## Assigned task:
Repeat exactly the lines below that lie between the line with "26: (308, 349)" and the line with "30: (204, 333)", counting both of those lines as part of the answer.

## Data under study:
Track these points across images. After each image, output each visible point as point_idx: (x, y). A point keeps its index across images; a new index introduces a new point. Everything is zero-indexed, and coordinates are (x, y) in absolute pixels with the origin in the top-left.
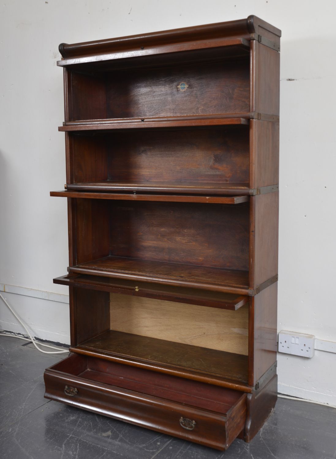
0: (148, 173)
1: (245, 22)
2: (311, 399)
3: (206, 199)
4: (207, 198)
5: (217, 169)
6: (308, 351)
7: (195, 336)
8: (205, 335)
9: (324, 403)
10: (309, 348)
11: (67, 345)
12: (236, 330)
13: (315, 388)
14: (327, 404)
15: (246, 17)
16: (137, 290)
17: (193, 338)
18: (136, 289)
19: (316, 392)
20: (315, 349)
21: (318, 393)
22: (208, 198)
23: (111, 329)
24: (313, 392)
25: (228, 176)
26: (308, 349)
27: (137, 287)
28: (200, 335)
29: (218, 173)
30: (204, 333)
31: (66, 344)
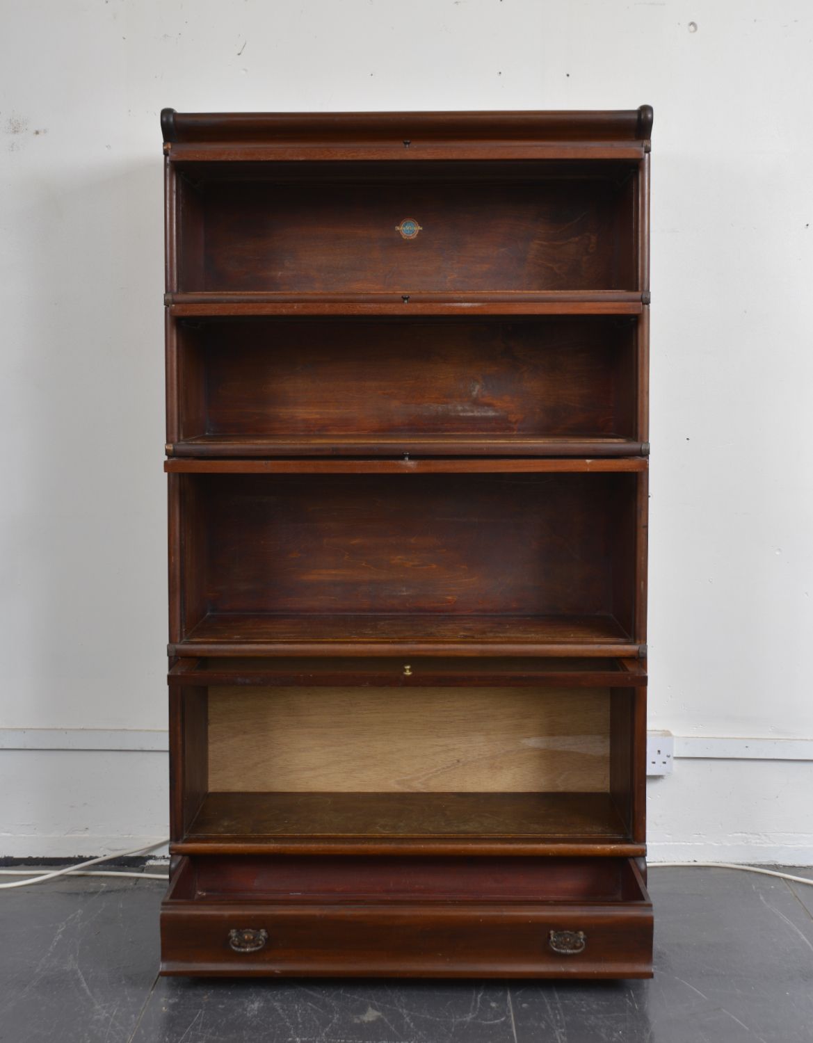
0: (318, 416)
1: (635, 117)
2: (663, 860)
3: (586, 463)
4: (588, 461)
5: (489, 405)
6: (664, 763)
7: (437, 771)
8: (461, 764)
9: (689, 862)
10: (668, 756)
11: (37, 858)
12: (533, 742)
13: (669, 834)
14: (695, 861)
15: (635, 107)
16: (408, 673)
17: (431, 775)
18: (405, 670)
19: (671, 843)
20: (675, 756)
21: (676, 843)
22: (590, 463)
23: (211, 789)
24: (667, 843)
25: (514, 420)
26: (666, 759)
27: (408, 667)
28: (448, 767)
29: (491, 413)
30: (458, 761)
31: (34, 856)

## Output for this task:
26: (308, 349)
27: (137, 287)
28: (200, 335)
29: (218, 173)
30: (204, 333)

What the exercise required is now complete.